Une procédure d’arbitrage est par ailleurs confidentielle, contrairement aux procédures devant les cours et tribunaux qui sont en principe publiques.
Elle peut cependant être considérée avec défaveur en raison de son coût. Les parties doivent en effet débourser des frais d’arbitrage. Cependant, la rapidité et la flexibilité de la procédure, de même que l’absence d’appel permettent de réduire les frais de défense.
En conclusion, le choix de l’arbitrage est approprié lorsque la transaction présente des enjeux importants ou est susceptible de donner lieu à un litige complexe. L’arbitrage offre également aux parties à un mode de résolution alternatif de différends éprouvé. Par contre, il reste un mode de résolution de différend trop onéreux pour des contrats de faible importance.
Recommandations finales
Dans une transaction internationale, il est essentiel de soumettre celle-ci à un régime de résolution de différends adapté. Plutôt que de négliger la question lors des négociations, il est préférable de l’envisager d’emblée, en insérant dans le contrat une clause attributive de juridiction ou une clause d’arbitrage.
Dans tous les cas de figures, cette clause devra être rédigée avec soin pour éviter tout problème d’interprétation et de validité.

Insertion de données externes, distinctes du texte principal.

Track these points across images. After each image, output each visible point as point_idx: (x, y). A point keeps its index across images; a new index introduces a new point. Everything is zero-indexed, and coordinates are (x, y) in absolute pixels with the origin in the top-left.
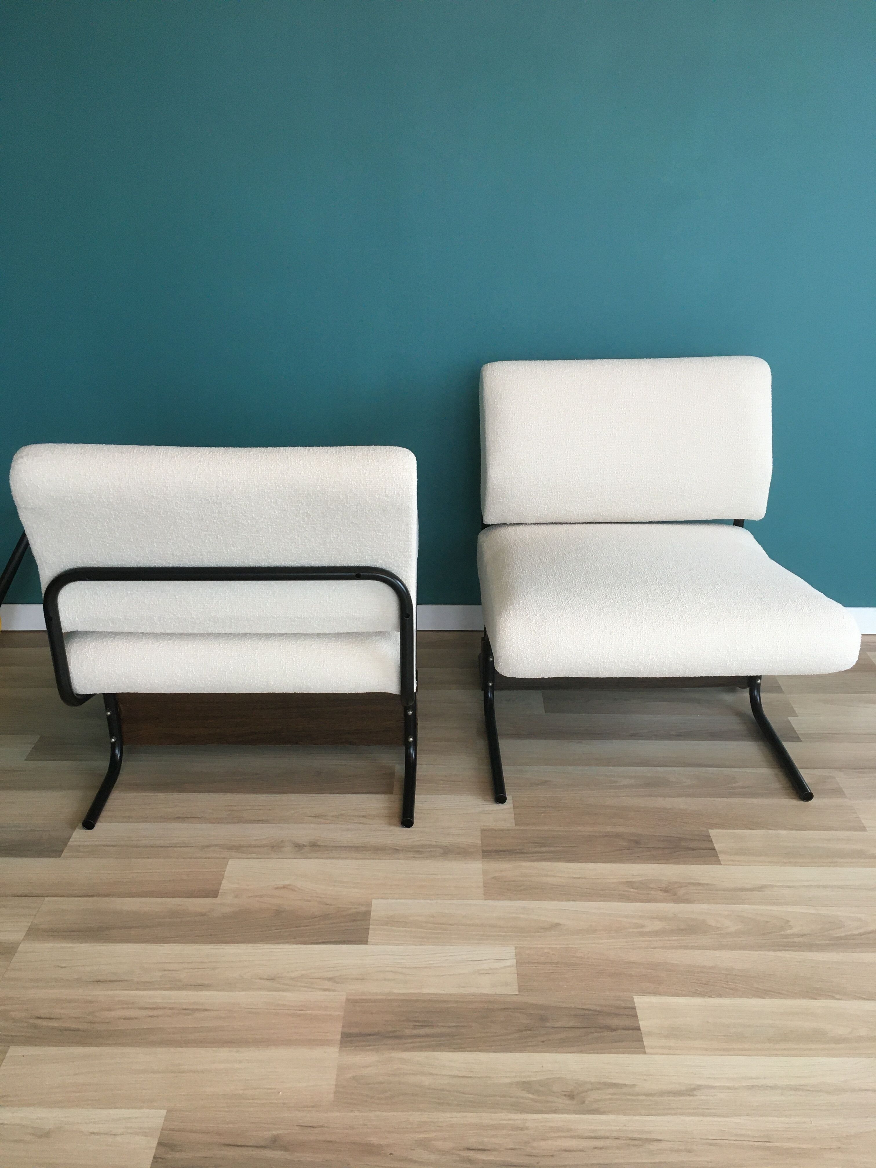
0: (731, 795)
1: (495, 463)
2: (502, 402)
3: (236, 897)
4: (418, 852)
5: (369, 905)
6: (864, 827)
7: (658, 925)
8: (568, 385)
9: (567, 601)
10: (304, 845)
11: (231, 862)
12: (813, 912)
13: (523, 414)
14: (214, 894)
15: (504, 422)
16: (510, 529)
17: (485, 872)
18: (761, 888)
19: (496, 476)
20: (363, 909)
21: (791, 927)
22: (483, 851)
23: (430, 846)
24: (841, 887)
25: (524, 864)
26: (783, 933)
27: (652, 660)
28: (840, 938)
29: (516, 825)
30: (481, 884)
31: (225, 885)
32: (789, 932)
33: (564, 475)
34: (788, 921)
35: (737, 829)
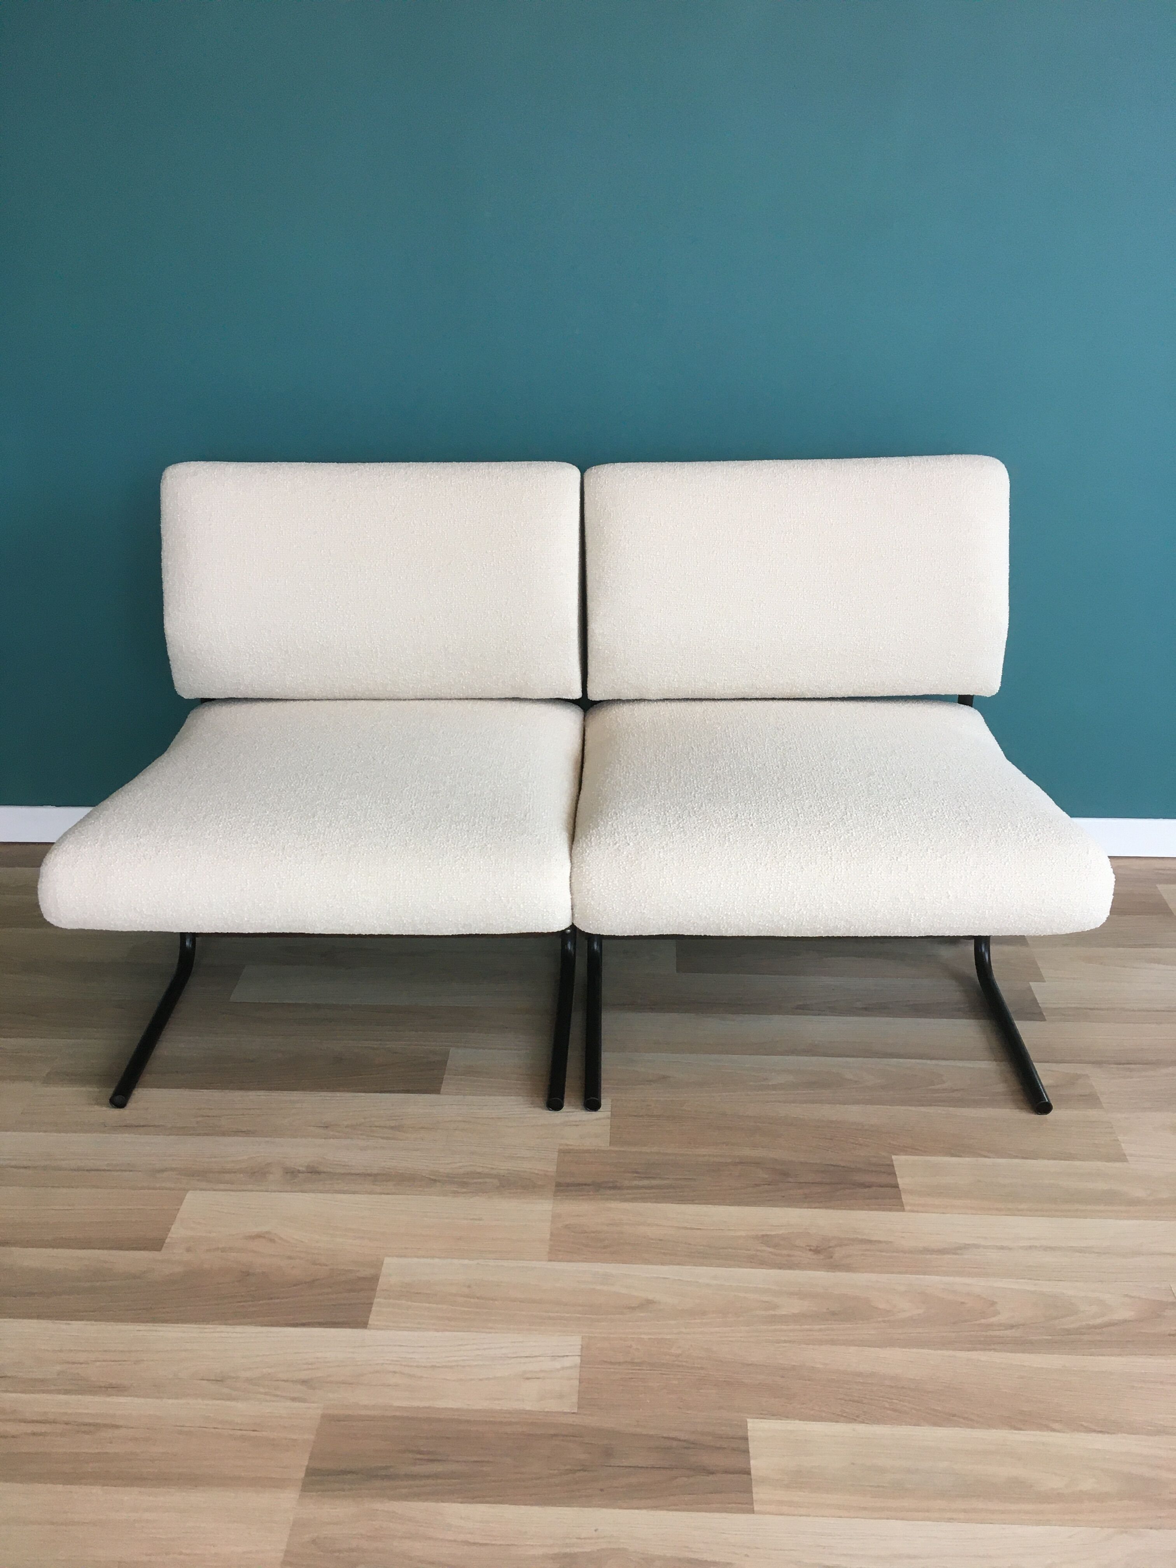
0: (931, 1103)
1: (600, 613)
2: (610, 523)
3: (188, 1250)
4: (464, 1184)
5: (378, 1265)
6: (1124, 1155)
7: (795, 1306)
8: (708, 499)
9: (677, 823)
10: (299, 1172)
11: (189, 1196)
12: (1033, 1289)
13: (640, 541)
14: (157, 1244)
15: (614, 553)
16: (625, 709)
17: (556, 1217)
18: (958, 1250)
19: (601, 631)
20: (367, 1272)
21: (996, 1313)
22: (558, 1185)
23: (480, 1175)
24: (1081, 1250)
25: (613, 1205)
26: (983, 1321)
27: (798, 912)
28: (1068, 1332)
29: (611, 1144)
30: (548, 1236)
31: (177, 1232)
32: (993, 1320)
33: (701, 630)
34: (993, 1304)
35: (934, 1155)
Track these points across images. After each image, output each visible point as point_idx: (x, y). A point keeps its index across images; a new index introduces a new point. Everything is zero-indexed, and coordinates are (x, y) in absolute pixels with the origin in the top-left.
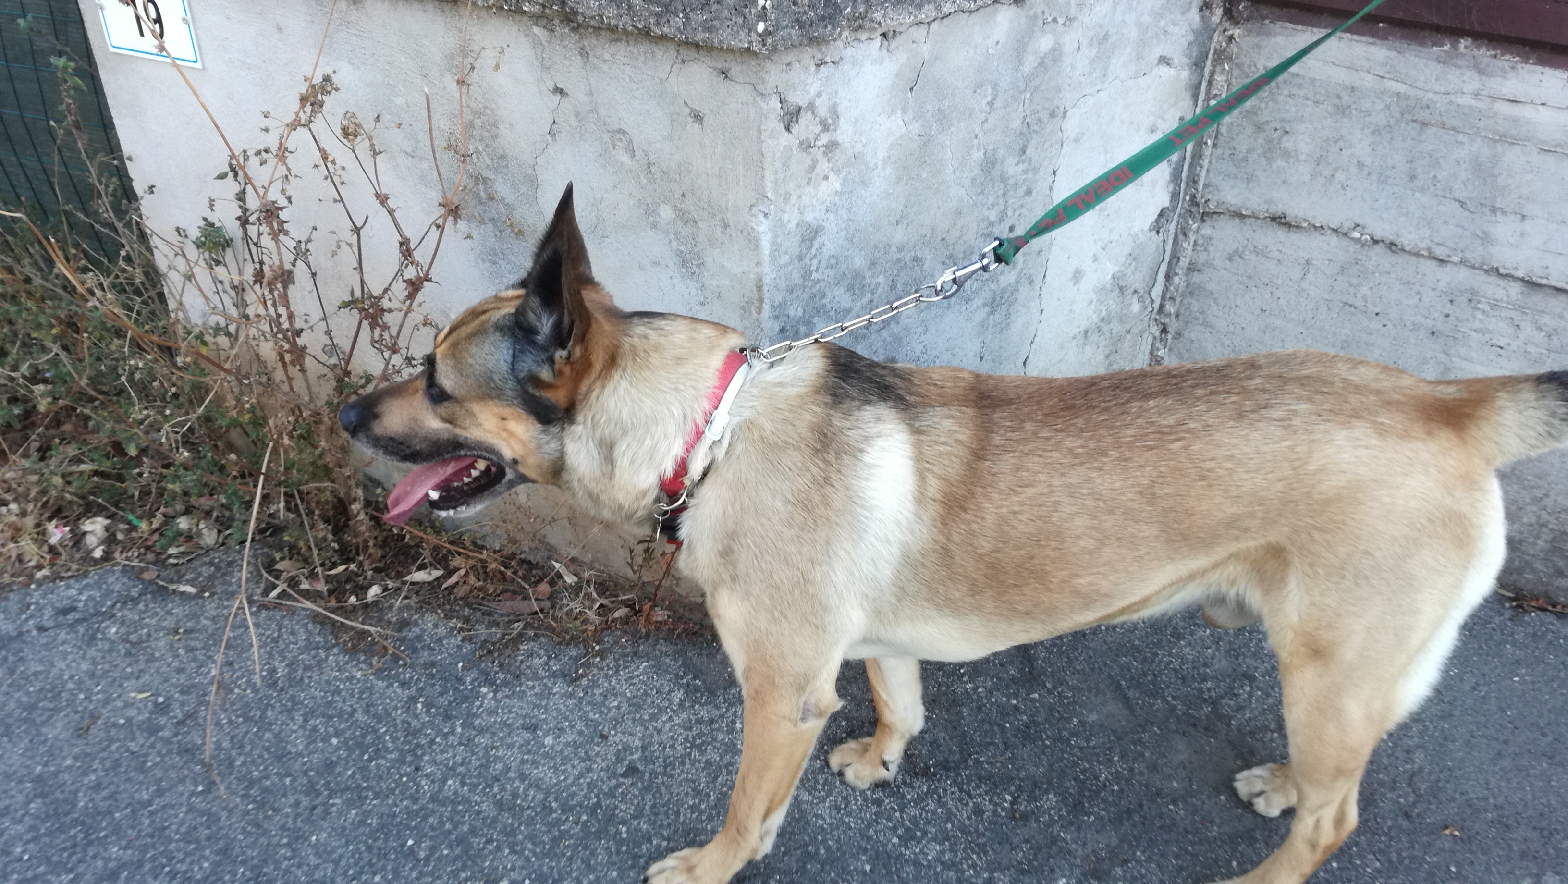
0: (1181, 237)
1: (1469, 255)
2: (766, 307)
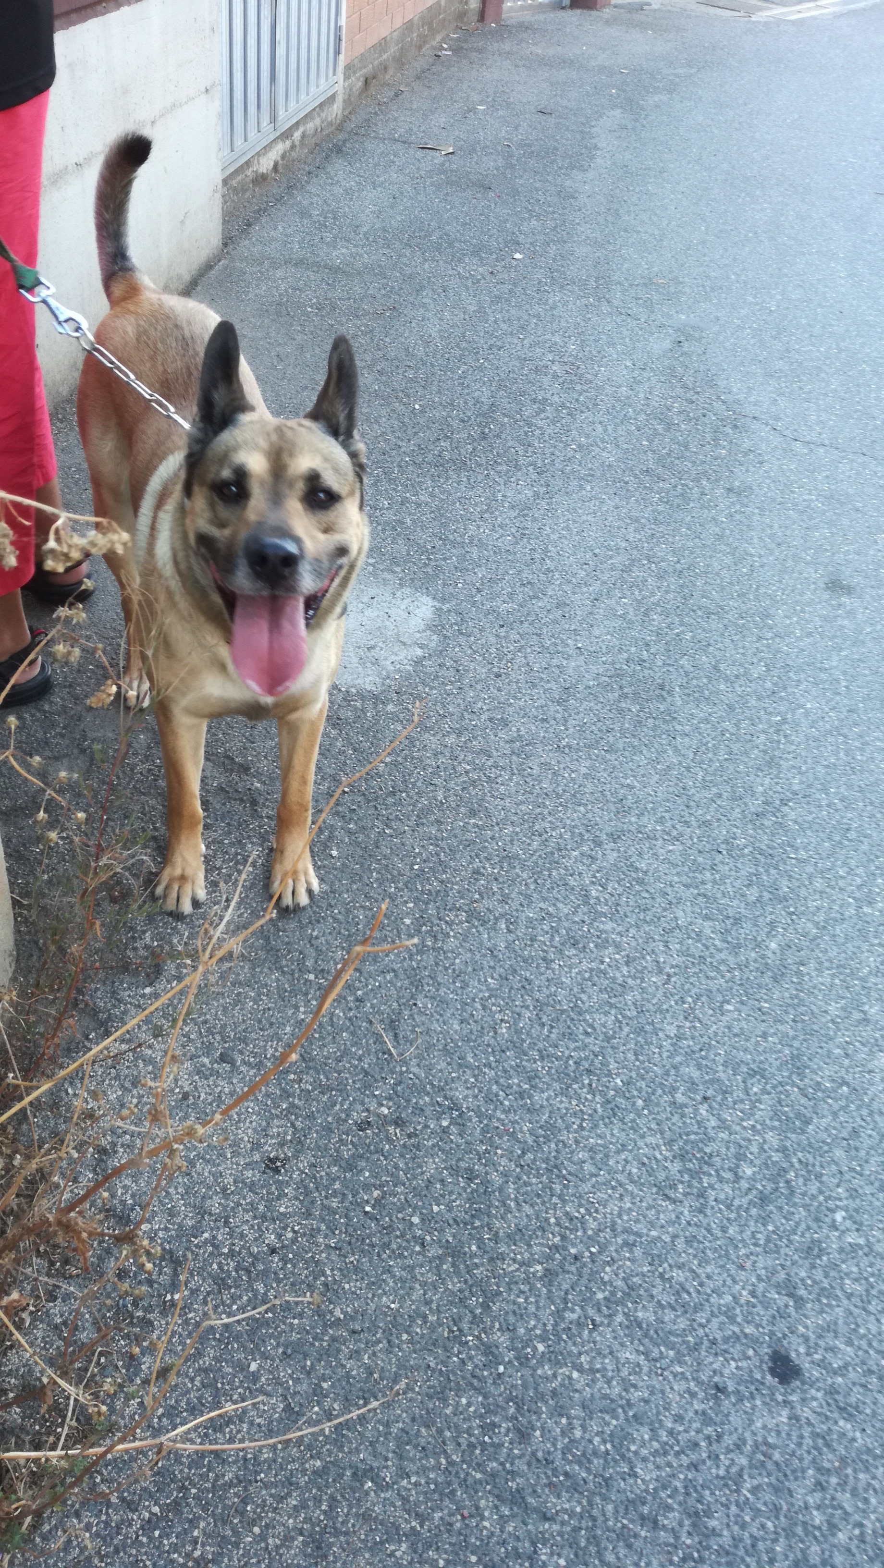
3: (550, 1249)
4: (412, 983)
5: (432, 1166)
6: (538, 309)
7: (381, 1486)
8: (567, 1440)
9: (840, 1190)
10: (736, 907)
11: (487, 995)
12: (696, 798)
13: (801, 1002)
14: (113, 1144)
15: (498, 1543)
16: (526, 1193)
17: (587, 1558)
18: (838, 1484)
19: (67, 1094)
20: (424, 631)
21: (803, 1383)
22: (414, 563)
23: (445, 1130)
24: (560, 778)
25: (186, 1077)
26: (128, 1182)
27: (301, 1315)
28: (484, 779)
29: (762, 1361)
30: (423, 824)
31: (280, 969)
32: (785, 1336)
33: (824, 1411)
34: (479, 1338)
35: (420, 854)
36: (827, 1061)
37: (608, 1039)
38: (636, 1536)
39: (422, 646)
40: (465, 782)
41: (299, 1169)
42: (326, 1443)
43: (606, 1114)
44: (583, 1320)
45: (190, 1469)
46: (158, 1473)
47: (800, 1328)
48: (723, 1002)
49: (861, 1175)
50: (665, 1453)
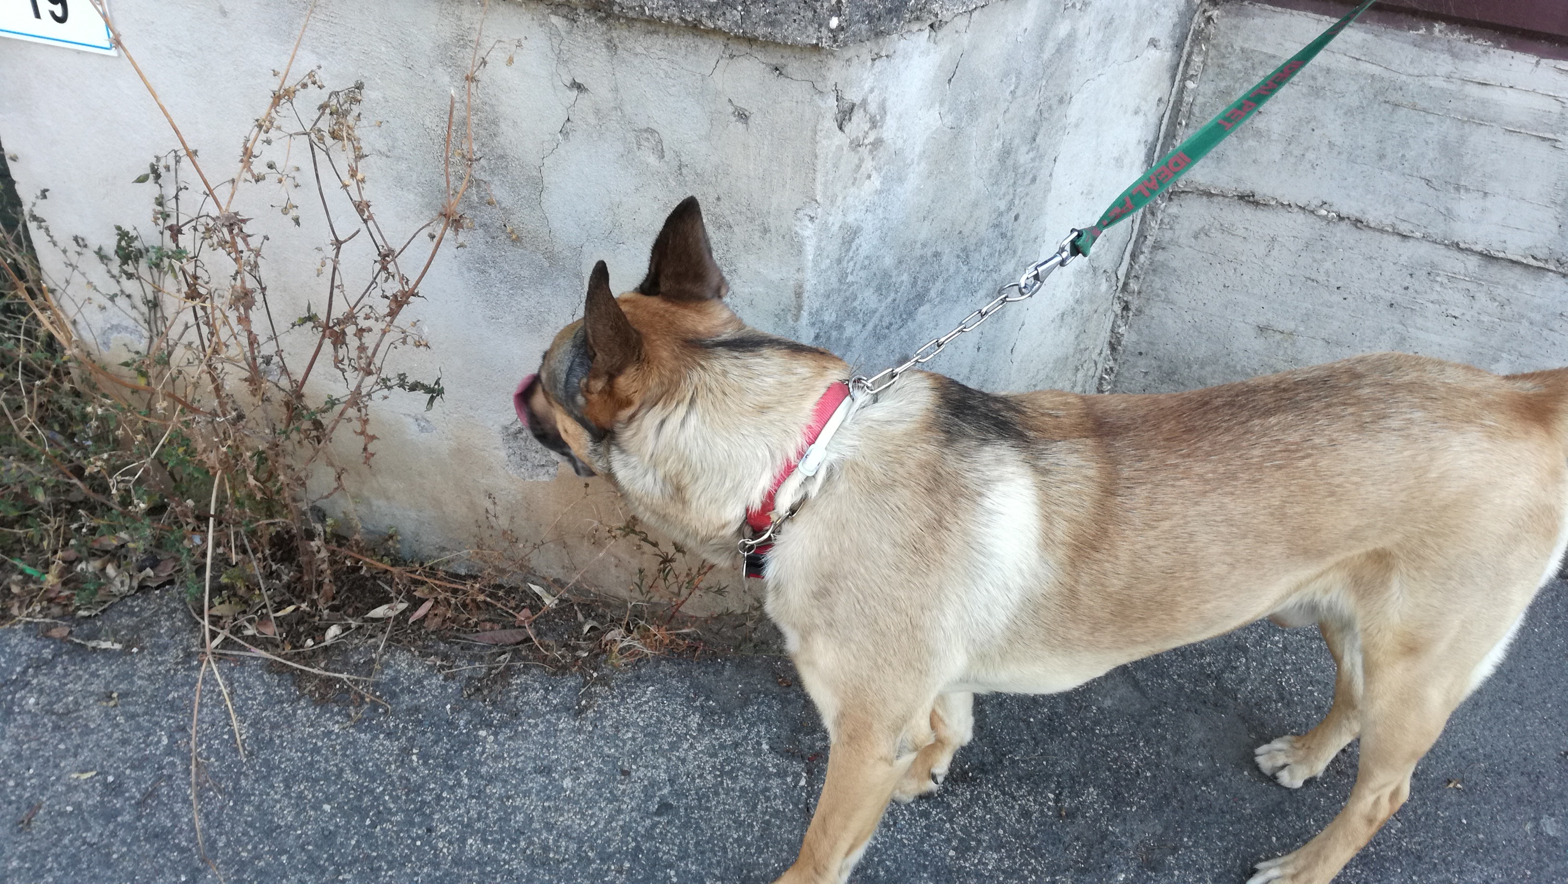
0: (1149, 216)
1: (1430, 230)
2: (805, 314)
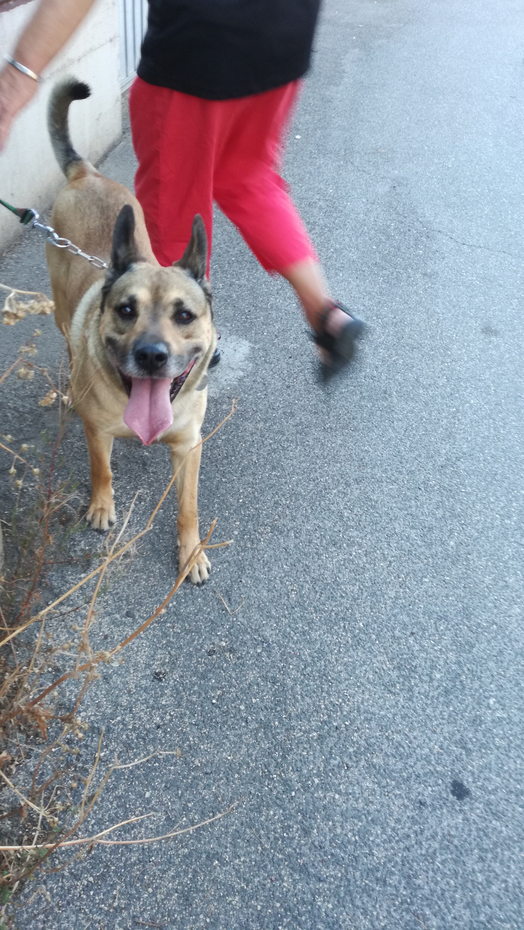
3: (322, 723)
4: (239, 569)
5: (251, 676)
6: (311, 169)
7: (223, 863)
8: (332, 835)
9: (492, 686)
10: (430, 521)
11: (283, 575)
12: (406, 458)
13: (469, 577)
14: (64, 666)
15: (292, 896)
16: (307, 691)
17: (344, 903)
18: (493, 858)
19: (36, 637)
20: (244, 361)
21: (471, 799)
22: (238, 321)
23: (259, 655)
24: (325, 447)
25: (106, 626)
26: (72, 688)
27: (175, 764)
28: (281, 448)
29: (446, 787)
30: (244, 475)
31: (161, 562)
32: (460, 772)
33: (483, 815)
34: (280, 776)
35: (243, 493)
36: (484, 610)
37: (355, 600)
38: (373, 890)
39: (243, 370)
40: (269, 450)
41: (173, 679)
42: (191, 839)
43: (353, 644)
44: (341, 764)
45: (111, 855)
46: (92, 858)
47: (469, 767)
48: (423, 577)
49: (505, 677)
50: (390, 841)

Le choix du forum ou de l’institution arbitrale doit également faire l’objet d’une réflexion préalable, selon les spécificités du contrat et les éléments d’extranéité présentés. En toute hypothèse, il est préférable, si on opte pour les tribunaux d’un pays, de faire choix d’un état membre de l’UE pour des raisons de coût (proximité) et de sécurité juridique ou, si on préfère l’arbitrage, de placer celui-ci sous l’égide d’une institution internationale reconnue (comme la CCI), voire moins connue internationalement (comme le CEPANI) mais offrant des coûts d’arbitrage avantageux.